## Exercise directions
Return the data below unchanged, without images.

(Dataset entries)
•••••

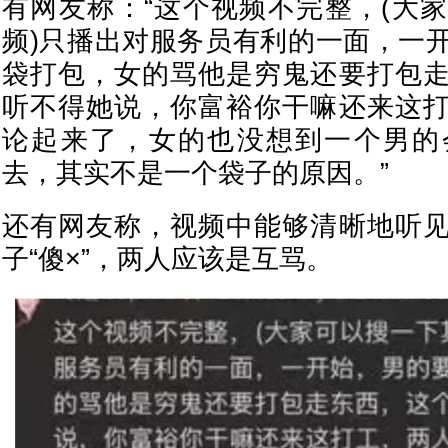
有网友称：“这个视频不完整，(大
频)只播出对服务员有利的一面，一
袋打包，女的骂他是穷鬼还要打包
听不得她说，你富裕你干嘛还来这
论起来了，女的也没想到一个男的
去，其实不是一个袋子的原因。”
还有网友称，视频中能够清晰地听
子“傻×”，两人应该是互骂。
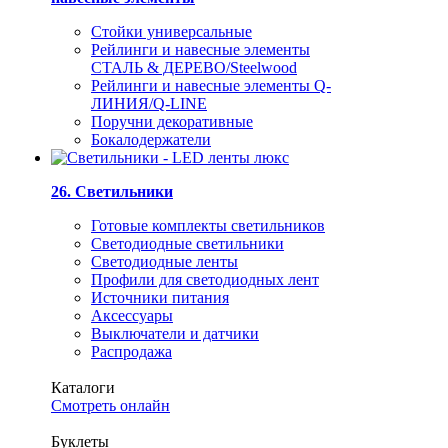
Стойки универсальные
Рейлинги и навесные элементы
СТАЛЬ & ДЕРЕВО/Steelwood
Рейлинги и навесные элементы Q-
ЛИНИЯ/Q-LINE
Поручни декоративные
Бокалодержатели
26. Светильники
Готовые комплекты светильников
Светодиодные светильники
Светодиодные ленты
Профили для светодиодных лент
Источники питания
Аксессуары
Выключатели и датчики
Распродажа
Каталоги
Смотреть онлайн
Буклеты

•••••

## Exercise response
有网友称：“这个视频不完整，(大
频)只播出对服务员有利的一面，一
袋打包，女的骂他是穷鬼还要打包
听不得她说，你富裕你干嘛还来这
论起来了，女的也没想到一个男的
去，其实不是一个袋子的原因。”
还有网友称，视频中能够清晰地听
子“傻×”，两人应该是互骂。
Стойки универсальные
Рейлинги и навесные элементы
СТАЛЬ & ДЕРЕВО/Steelwood
Рейлинги и навесные элементы Q-
ЛИНИЯ/Q-LINE
Поручни декоративные
Бокалодержатели
26. Светильники
Готовые комплекты светильников
Светодиодные светильники
Светодиодные ленты
Профили для светодиодных лент
Источники питания
Аксессуары
Выключатели и датчики
Распродажа
Каталоги
Смотреть онлайн
Буклеты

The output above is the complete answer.